Ecad aciona a Justiça contra a prefeitura de Linhares

O município tem dívida de R$ 800 mil com a entidade

Ecad aciona a Justiça contra a prefeitura de Linhares

O Escritório Central de Arrecadação e Distribuição (Ecad) acionou a Justiça para cobrar dívida de R$ 800 mil contra a prefeitura de Linhares. Segundo o Ecad, o município está inadimplente desde julho de 2025 em direitos autorais não pagos pela utilização pública de obras musicais em eventos oficiais no município do Norte do Espírito Santo.

O descumprimento da legislação federal impede que milhares de compositores, intérpretes e músicos recebam a remuneração legal pelas canções executadas em festas públicas organizadas pelo poder executivo local.

O montante cobrado judicialmente refere-se a grandes eventos promovidos pelo município ao longo do último ano. A lista de inadimplência inclui festas de alta audiência em Linhares, como o Forró Pontal 2025, o Réveillon 2025/2026, a programação de Verão 2026, o Carnaval 2026 e a Festa do Caboclo Bernardo 2026.

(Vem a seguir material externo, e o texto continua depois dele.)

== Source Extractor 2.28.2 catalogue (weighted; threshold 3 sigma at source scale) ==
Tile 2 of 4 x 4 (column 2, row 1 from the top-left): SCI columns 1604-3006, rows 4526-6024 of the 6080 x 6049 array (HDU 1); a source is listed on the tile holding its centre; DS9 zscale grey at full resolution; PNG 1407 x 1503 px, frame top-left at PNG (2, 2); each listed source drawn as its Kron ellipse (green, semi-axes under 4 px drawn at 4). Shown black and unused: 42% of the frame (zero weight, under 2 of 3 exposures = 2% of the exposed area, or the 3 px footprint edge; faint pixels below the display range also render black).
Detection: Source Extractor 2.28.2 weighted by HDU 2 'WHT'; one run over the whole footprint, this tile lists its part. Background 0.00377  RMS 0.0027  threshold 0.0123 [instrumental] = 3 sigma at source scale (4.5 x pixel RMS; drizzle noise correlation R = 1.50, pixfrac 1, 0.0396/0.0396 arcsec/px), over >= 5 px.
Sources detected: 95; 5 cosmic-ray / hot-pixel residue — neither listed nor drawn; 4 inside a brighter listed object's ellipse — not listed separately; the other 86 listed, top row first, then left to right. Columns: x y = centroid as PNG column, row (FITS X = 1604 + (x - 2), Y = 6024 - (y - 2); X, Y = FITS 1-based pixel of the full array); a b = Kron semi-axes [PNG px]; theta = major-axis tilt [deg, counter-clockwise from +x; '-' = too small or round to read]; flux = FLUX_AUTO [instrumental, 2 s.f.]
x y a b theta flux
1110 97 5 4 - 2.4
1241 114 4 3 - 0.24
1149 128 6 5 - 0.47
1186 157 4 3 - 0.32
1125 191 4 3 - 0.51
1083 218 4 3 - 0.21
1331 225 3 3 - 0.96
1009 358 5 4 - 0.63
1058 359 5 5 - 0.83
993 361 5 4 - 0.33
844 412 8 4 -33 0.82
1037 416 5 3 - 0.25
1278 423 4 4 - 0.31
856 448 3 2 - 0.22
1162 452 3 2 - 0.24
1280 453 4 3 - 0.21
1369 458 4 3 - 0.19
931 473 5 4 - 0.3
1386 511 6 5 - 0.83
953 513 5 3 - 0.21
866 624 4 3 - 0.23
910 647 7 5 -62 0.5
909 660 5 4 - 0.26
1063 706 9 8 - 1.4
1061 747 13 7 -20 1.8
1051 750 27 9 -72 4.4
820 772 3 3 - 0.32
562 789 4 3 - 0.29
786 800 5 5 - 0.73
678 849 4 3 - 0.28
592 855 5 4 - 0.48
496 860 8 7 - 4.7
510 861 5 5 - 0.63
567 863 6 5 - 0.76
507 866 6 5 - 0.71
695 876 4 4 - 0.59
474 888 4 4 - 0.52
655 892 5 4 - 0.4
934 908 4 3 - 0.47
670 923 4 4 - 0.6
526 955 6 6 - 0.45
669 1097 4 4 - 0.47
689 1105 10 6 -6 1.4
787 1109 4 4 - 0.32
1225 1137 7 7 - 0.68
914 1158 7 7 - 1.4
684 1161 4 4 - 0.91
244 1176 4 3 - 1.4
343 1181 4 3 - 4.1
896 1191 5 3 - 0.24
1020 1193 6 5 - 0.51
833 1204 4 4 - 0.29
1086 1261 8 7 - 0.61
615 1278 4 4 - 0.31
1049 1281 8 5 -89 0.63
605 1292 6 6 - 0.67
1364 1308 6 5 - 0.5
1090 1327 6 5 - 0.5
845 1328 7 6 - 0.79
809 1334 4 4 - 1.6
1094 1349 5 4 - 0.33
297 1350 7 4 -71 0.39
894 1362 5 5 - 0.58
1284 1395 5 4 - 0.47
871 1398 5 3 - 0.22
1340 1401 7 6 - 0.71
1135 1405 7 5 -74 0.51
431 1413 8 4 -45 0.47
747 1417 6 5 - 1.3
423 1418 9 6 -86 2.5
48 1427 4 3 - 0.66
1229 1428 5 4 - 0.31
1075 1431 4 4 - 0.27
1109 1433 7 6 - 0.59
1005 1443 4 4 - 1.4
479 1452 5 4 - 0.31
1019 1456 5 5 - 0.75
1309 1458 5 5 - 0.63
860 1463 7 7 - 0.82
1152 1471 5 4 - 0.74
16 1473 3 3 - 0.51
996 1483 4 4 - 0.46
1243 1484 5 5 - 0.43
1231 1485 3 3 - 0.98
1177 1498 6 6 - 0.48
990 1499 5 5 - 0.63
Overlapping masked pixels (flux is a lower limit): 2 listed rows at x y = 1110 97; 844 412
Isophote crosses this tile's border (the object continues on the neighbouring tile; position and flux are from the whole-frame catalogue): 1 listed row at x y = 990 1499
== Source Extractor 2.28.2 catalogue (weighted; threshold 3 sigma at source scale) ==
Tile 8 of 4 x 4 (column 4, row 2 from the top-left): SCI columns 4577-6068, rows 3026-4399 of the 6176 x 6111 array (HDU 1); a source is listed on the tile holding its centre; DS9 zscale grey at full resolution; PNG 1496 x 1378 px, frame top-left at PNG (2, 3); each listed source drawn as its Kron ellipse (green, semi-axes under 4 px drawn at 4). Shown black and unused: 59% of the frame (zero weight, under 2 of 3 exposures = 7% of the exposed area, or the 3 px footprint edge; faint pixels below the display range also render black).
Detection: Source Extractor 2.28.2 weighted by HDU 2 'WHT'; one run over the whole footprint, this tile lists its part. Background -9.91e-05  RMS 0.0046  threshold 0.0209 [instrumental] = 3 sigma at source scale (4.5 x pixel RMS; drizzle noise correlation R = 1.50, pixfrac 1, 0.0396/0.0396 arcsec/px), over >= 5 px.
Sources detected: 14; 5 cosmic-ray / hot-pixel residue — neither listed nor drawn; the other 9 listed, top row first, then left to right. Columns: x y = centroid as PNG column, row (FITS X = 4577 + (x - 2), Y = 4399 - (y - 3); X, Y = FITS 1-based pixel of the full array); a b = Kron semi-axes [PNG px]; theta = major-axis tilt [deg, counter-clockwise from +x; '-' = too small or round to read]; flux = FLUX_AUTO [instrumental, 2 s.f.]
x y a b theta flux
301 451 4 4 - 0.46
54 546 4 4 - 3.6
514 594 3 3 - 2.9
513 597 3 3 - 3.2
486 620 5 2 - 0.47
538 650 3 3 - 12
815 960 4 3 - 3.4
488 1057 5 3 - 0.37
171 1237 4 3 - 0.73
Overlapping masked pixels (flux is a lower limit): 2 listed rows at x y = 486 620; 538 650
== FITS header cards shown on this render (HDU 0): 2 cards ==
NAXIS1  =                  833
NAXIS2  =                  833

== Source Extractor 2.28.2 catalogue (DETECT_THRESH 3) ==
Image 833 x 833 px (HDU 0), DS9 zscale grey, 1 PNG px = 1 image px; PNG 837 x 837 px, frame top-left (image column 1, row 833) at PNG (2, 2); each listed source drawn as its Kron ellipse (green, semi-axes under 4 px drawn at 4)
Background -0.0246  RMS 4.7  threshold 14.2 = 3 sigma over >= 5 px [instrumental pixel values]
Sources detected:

Segundo o gerente regional do Ecad no Espírito Santo, Marcos Costa, a falta de pagamento atinge diretamente o sustento dos profissionais da música.

"O pagamento dos direitos autorais não é uma taxa e não é destinado ao Ecad, mas é uma remuneração devida aos compositores e artistas pela utilização pública de suas músicas. Quando um município promove eventos sem essa regularização, quem deixa de receber são os criadores que dão vida à trilha sonora dessas celebrações”, pontua Costa.

O que diz a Lei de Direitos Autorais sobre eventos públicos

A cobrança de direitos autorais em shows públicos é respaldada pela Lei Federal nº 9.610/98 (Lei de Direitos Autorais). A legislação determina que a execução pública de músicas em palcos, feiras ou praças depende de licenciamento prévio e quitação financeira junto ao Ecad.

Jurisprudências consolidadas pelo Superior Tribunal de Justiça (STJ) determinam que a obrigação legal persiste mesmo em eventos gratuitos e sem finalidade lucrativa promovidos por prefeituras. O entendimento do STJ também fixa a responsabilidade solidária dos municípios, o que significa que o poder público responde diretamente pela dívida, mesmo quando contrata empresas terceirizadas ou produtoras independentes para organizar as festividades.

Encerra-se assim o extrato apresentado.